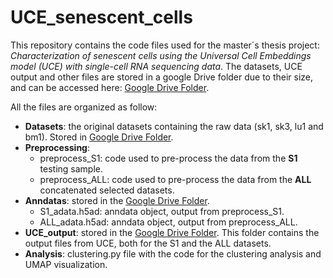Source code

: # UCE_senescent_cells

This repository contains the code files used for the master´s thesis project: *Characterization of senescent cells using the Universal Cell Embeddings model (UCE) with single-cell RNA sequencing data*. The datasets, UCE output and other files are stored in a google Drive folder due to their size, and can be accessed here: [Google Drive Folder](https://drive.google.com/drive/folders/1BR6MiHFtKXx8H6wRLqGsK2TGhRMWu3Do?usp=drive_link).

All the files are organized as follow:

- **Datasets**: the original datasets containing the raw data (sk1, sk3, lu1 and bm1). Stored in [Google Drive Folder](https://drive.google.com/drive/folders/1BR6MiHFtKXx8H6wRLqGsK2TGhRMWu3Do?usp=drive_link).
- **Preprocessing**:
  - preprocess_S1: code used to pre-process the data from the **S1** testing sample.
  - preprocess_ALL: code used to pre-process the data from the **ALL** concatenated selected datasets.
- **Anndatas**: stored in the [Google Drive Folder](https://drive.google.com/drive/folders/1BR6MiHFtKXx8H6wRLqGsK2TGhRMWu3Do?usp=drive_link).
  - S1_adata.h5ad: anndata object, output from preprocess_S1.
  - ALL_adata.h5ad: anndata object, output from preprocess_ALL.
- **UCE_output**: stored in the [Google Drive Folder](https://drive.google.com/drive/folders/1BR6MiHFtKXx8H6wRLqGsK2TGhRMWu3Do?usp=drive_link). This folder contains the output files from UCE, both for the S1 and the ALL datasets.
- **Analysis**: clustering.py file with the code for the clustering analysis and UMAP visualization.

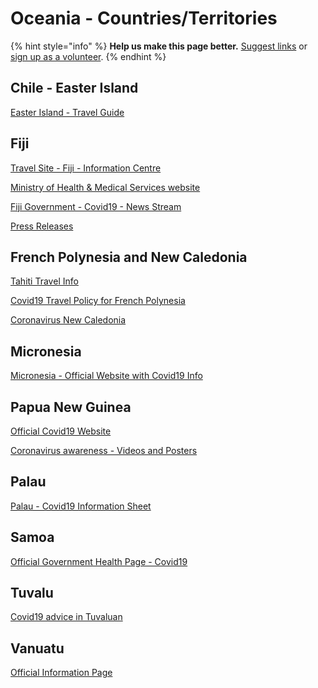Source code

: # Oceania - Countries/Territories

{% hint style="info" %}
**Help us make this page better.** [Suggest links](https://forms.gle/ykTSst9uoWceo5fn8%20) or [sign up as a volunteer](https://forms.gle/8z7yuJyz1m76y4Hi8).
{% endhint %}

## Chile - Easter Island

[Easter Island - Travel Guide](https://isaan.live/chile/easter-island-travel-guide/)

## Fiji

[Travel Site - Fiji - Information Centre](https://www.fiji.travel/covid-19)

[Ministry of Health & Medical Services website](http://www.health.gov.fj/)

[Fiji Government - Covid19 - News Stream](https://www.fiji.gov.fj/Media-Centre/Speeches/PM-BAINIMARAMA%E2%80%99S-STATEMENT-ON-THE-FIRST-COVID-19-C)

[Press Releases](http://www.health.gov.fj/media-release-12-covid-19-novel-coronavirus/)

## French Polynesia and New Caledonia

[Tahiti Travel Info](https://tahititourisme.com/en-us/covid-19/)

[Covid19 Travel Policy for French Polynesia](https://www.airtahitinui.com/au-en/covid-19-travel-policy-french-polynesia)

[Coronavirus New Caledonia](https://www.newcaledonia.travel/au/coronavirus)

## Micronesia

[Micronesia - Official Website with Covid19 Info](https://www.fsmgov.org/)

## Papua New Guinea

[Official Covid19 Website](https://covid19.info.gov.pg/)

[Coronavirus awareness - Videos and Posters](https://covid19.info.gov.pg/index.php/covid-19-awareness/)

## Palau

[Palau - Covid19 Information Sheet](http://www.palauhealth.org/2019nCoV_SitRep/MOH-COVID-19%20Daily%20Update.pdf)

## Samoa

[Official Government Health Page - Covid19](https://www.health.gov.ws/corona-virus/)

## Tuvalu

[Covid19 advice in Tuvaluan](https://covid19.govt.nz/communities/translations/tuvaluan-gana-tuvalu/)

## Vanuatu

[Official Information Page](https://covid19.gov.vu/)

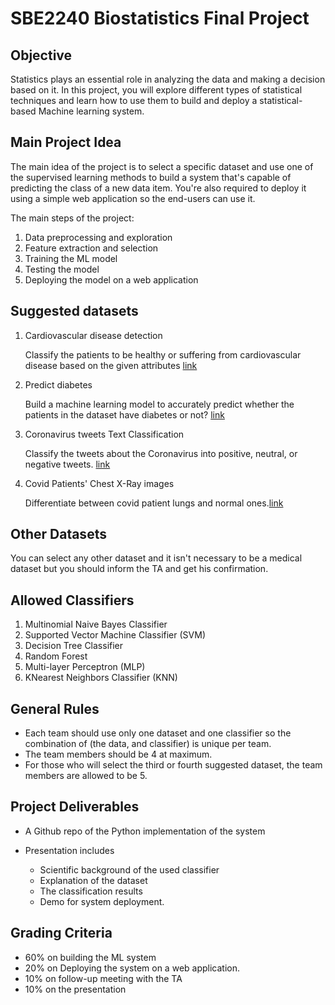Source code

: # SBE2240 Biostatistics Final Project

## Objective

Statistics plays an essential role in analyzing the data and making a decision based on it.  In this project, you will explore different types of statistical techniques and learn how to use them to build and deploy a statistical-based Machine learning system. 

## Main Project Idea 

The main idea of the project is to select a specific dataset and use one of the supervised learning methods to build a system that's capable of predicting the class of a new data item. You're also required to deploy it using a simple web application so the end-users can use it. 


The main steps of the project: 

1. Data preprocessing and exploration 
2. Feature extraction and selection 
3. Training the ML model 
4. Testing the model 
5. Deploying the model on a web application 

## Suggested datasets

1. Cardiovascular disease detection
    
    Classify the patients to be healthy or suffering from cardiovascular disease based on the given attributes [link](https://drive.google.com/drive/folders/10ncKH-338bcZpLnRlWnNqjy9x5K4oSCe)

2. Predict diabetes

    Build a machine learning model to accurately predict whether the patients in the dataset have diabetes or not? [link](https://drive.google.com/drive/folders/1TyRe_rpc4Jyvf8ks3znknmaEmLcqoqsw?usp=sharing)

3. Coronavirus tweets Text Classification
    
    Classify the tweets about the Coronavirus into positive, neutral, or negative tweets. [link](https://drive.google.com/drive/folders/1n6z0IwMjHAaFQgVQAVzPm4XU1VjEmAjc)
    
4. Covid Patients' Chest X-Ray images 
 
    Differentiate between covid patient lungs and normal ones.[link](https://drive.google.com/drive/folders/1IZRX1ADKuE3hcUjTXAFHOgSoWVo54tU9)


## Other Datasets

You can select any other dataset and it isn't necessary to be a medical dataset but you should inform the TA and get his confirmation. 


## Allowed Classifiers

1. Multinomial Naive Bayes Classifier 
2. Supported Vector Machine Classifier (SVM)
3. Decision Tree Classifier  
4. Random Forest 
5. Multi-layer Perceptron (MLP)
6. KNearest Neighbors Classifier (KNN)

## General Rules 
* Each team should use only one dataset and one classifier so the combination of (the data, and classifier) is unique per team. 
* The team members should be 4 at maximum. 
* For those who will select the third or fourth suggested dataset, the team members are allowed to be 5.
## Project Deliverables

* A Github repo of the Python implementation of the system 

* Presentation includes
    * Scientific background of the used classifier
    * Explanation of the dataset 
    * The classification results
    * Demo for system deployment. 

## Grading Criteria

* 60% on building the ML system
* 20% on Deploying the system on a web application.
* 10% on follow-up meeting with the TA
* 10% on the presentation 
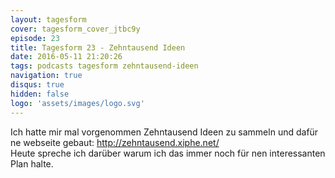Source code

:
 ```yaml
---
layout: tagesform
cover: tagesform_cover_jtbc9y
episode: 23
title: Tagesform 23 - Zehntausend Ideen
date: 2016-05-11 21:20:26
tags: podcasts tagesform zehntausend-ideen
navigation: true
disqus: true
hidden: false
logo: 'assets/images/logo.svg'
---
```


Ich hatte mir mal vorgenommen Zehntausend Ideen zu sammeln und dafür ne
webseite gebaut: http://zehntausend.xiphe.net/  
Heute spreche ich darüber warum ich das immer noch für nen 
interessanten Plan halte.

□ □ □ □ □ □ □

» Activity: Copy every line that includes the string "Micronesia" from the material above.

» Reply:
## Micronesia
[Micronesia - Official Website with Covid19 Info](https://www.fsmgov.org/)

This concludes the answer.